Dans son livre L’autocritique, Allal El Fassi, alim de la Quaraouiyine, avait écrit que les musulmans devaient bannir la polygamie. Il n’a pourtant pas été entendu par les oulémas de son époque. Plus récemment, tandis que le projet de Constitution était favorable à la liberté de conscience, le terme avait été retiré au dernier moment. Comment expliquez-vous l’avortement de ces deux tentatives d’ijtihad ?

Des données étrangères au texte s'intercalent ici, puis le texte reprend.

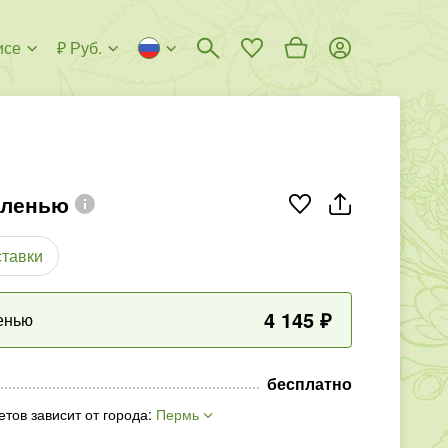
исе
₽ Руб.
зеленью
ставки
4 145
₽
ленью
бесплатно
етов зависит от города
:
Пермь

H.T. : A mon avis, il est possible d’opérer au Maroc une séparation entre l’Etat et la religion. D’ailleurs, la différenciation entre la fonction d’Amir El Mouminine et celle de chef d’Etat est à mon sens une scission entre le pouvoir religieux et le pouvoir politique. Mais j’estime qu’une sécularisation de la société passe inévitablement par une révolution culturelle et une refonte de notre système éducatif. Des réformes qui devraient fatalement concerner les oulémas.
R.B. : Je trouve la Constitution honnête en ce qui concerne la place de la religion. Le Maroc est un pays d’islam et garantit la liberté de culte. A mon sens, il est impossible de séparer le religieux du politique. Les Marocains restent très attachés à leur religion et n’accepteront jamais d’être dirigés par un Etat dont la référence n’est pas l’islam. Imaginons que cette distinction entre le religieux et le politique soit effective, que ferions-nous si des Marocains commencent à adorer Satan, ou qu’ils décident de se marier entre citoyens du même sexe ?
L’avis émis par le Conseil supérieur des oulémas condamnant l’apostasie reflète aussi une lecture orthodoxe et figée de certains textes religieux…
H.T. : Tout à fait. Cette fatwa sur l’apostasie nous amène à poser des questions sur son adéquation et sa place dans un Etat moderne. La fatwa, si elle est appliquée, voudrait que tout apostat soit tué, or le code pénal marocain ne prévoit pas cette sanction. D’autant plus que le principe de légalité est inscrit noir sur blanc dans la Constitution. Par ailleurs, nous avons tous entendu ce que l’imam a déclaré devant Amir El Mouminine lors de la prière du vendredi, quelques jours après l’affaire : il a rappelé que l’islam garantit les libertés individuelles et la liberté de culte. La dangerosité de cette fatwa réside dans le contexte actuel, marqué par le terrorisme et l’intégrisme religieux. Ce qui peut conduire à des dérives que l’on aura du mal à recentrer.